Warga Nunukan yang dideportasi bukan kali ini saja. Hampir setiap bulan, ada saja warga Nunukan yang dideportasi karena bermasalah dengan dokumen keimigrasian. Hasan mengatakan, Pemkab Nunukan sudah bekerja sama dengan beberapa perusahaan untuk memberikan pekerjaan kepada mereka dengan upah yang sama dengan di Malaysia.
Para PMI yang dipulangkan itu ditawarkan untuk bekerja di perusahaan sawit dan perusahaan lain di Nunukan. Gaji yang ditawarkan antara RM 1.000-RM 3.000, setara Rp 3,3 juta-Rp 9,9 juta dengan kurs Rp 3.300 per Ringgit Malaysia, sesuai posisi di perusahaan.

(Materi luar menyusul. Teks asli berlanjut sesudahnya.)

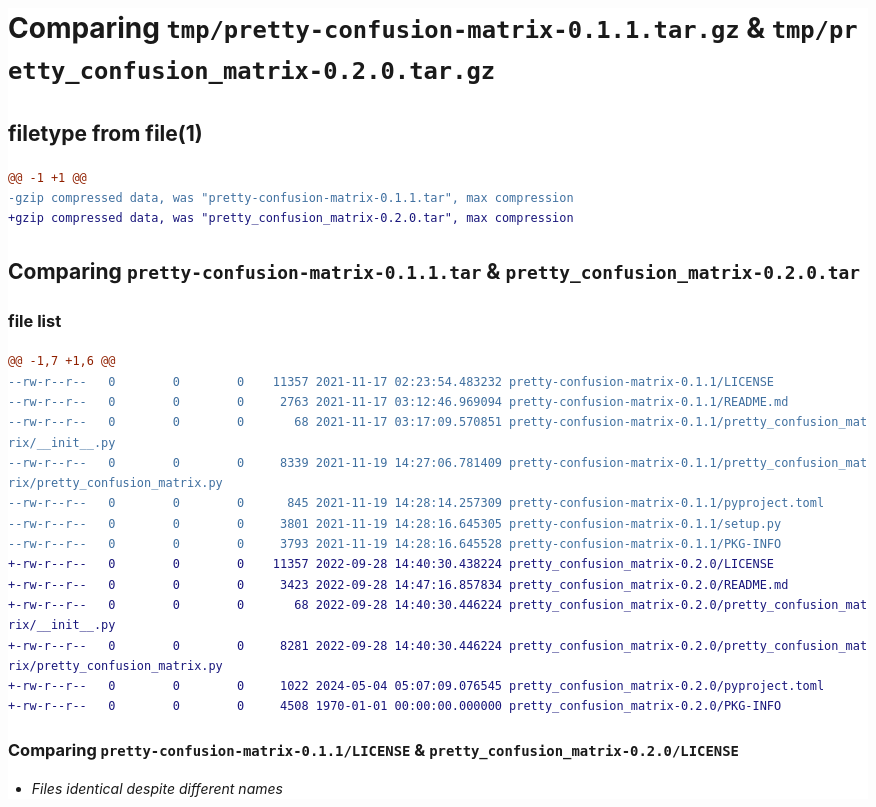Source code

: # Comparing `tmp/pretty-confusion-matrix-0.1.1.tar.gz` & `tmp/pretty_confusion_matrix-0.2.0.tar.gz`

## filetype from file(1)

```diff
@@ -1 +1 @@
-gzip compressed data, was "pretty-confusion-matrix-0.1.1.tar", max compression
+gzip compressed data, was "pretty_confusion_matrix-0.2.0.tar", max compression
```

## Comparing `pretty-confusion-matrix-0.1.1.tar` & `pretty_confusion_matrix-0.2.0.tar`

### file list

```diff
@@ -1,7 +1,6 @@
--rw-r--r--   0        0        0    11357 2021-11-17 02:23:54.483232 pretty-confusion-matrix-0.1.1/LICENSE
--rw-r--r--   0        0        0     2763 2021-11-17 03:12:46.969094 pretty-confusion-matrix-0.1.1/README.md
--rw-r--r--   0        0        0       68 2021-11-17 03:17:09.570851 pretty-confusion-matrix-0.1.1/pretty_confusion_matrix/__init__.py
--rw-r--r--   0        0        0     8339 2021-11-19 14:27:06.781409 pretty-confusion-matrix-0.1.1/pretty_confusion_matrix/pretty_confusion_matrix.py
--rw-r--r--   0        0        0      845 2021-11-19 14:28:14.257309 pretty-confusion-matrix-0.1.1/pyproject.toml
--rw-r--r--   0        0        0     3801 2021-11-19 14:28:16.645305 pretty-confusion-matrix-0.1.1/setup.py
--rw-r--r--   0        0        0     3793 2021-11-19 14:28:16.645528 pretty-confusion-matrix-0.1.1/PKG-INFO
+-rw-r--r--   0        0        0    11357 2022-09-28 14:40:30.438224 pretty_confusion_matrix-0.2.0/LICENSE
+-rw-r--r--   0        0        0     3423 2022-09-28 14:47:16.857834 pretty_confusion_matrix-0.2.0/README.md
+-rw-r--r--   0        0        0       68 2022-09-28 14:40:30.446224 pretty_confusion_matrix-0.2.0/pretty_confusion_matrix/__init__.py
+-rw-r--r--   0        0        0     8281 2022-09-28 14:40:30.446224 pretty_confusion_matrix-0.2.0/pretty_confusion_matrix/pretty_confusion_matrix.py
+-rw-r--r--   0        0        0     1022 2024-05-04 05:07:09.076545 pretty_confusion_matrix-0.2.0/pyproject.toml
+-rw-r--r--   0        0        0     4508 1970-01-01 00:00:00.000000 pretty_confusion_matrix-0.2.0/PKG-INFO
```

### Comparing `pretty-confusion-matrix-0.1.1/LICENSE` & `pretty_confusion_matrix-0.2.0/LICENSE`

 * *Files identical despite different names*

“Ada yang menerima, ada juga yang memilih tetap kembali ke Malaysia. Di Malaysia lebih ramai dan dekat dengan fasilitas kota, sedangkan di Nunukan posisi tempat kerja berada di pinggiran hutan atau di kecamatan. Kami mendorong mereka untuk menyiapkan berbagai dokumen resmi jika benar-benar ingin kembali ke Malaysia,” kata Hasan.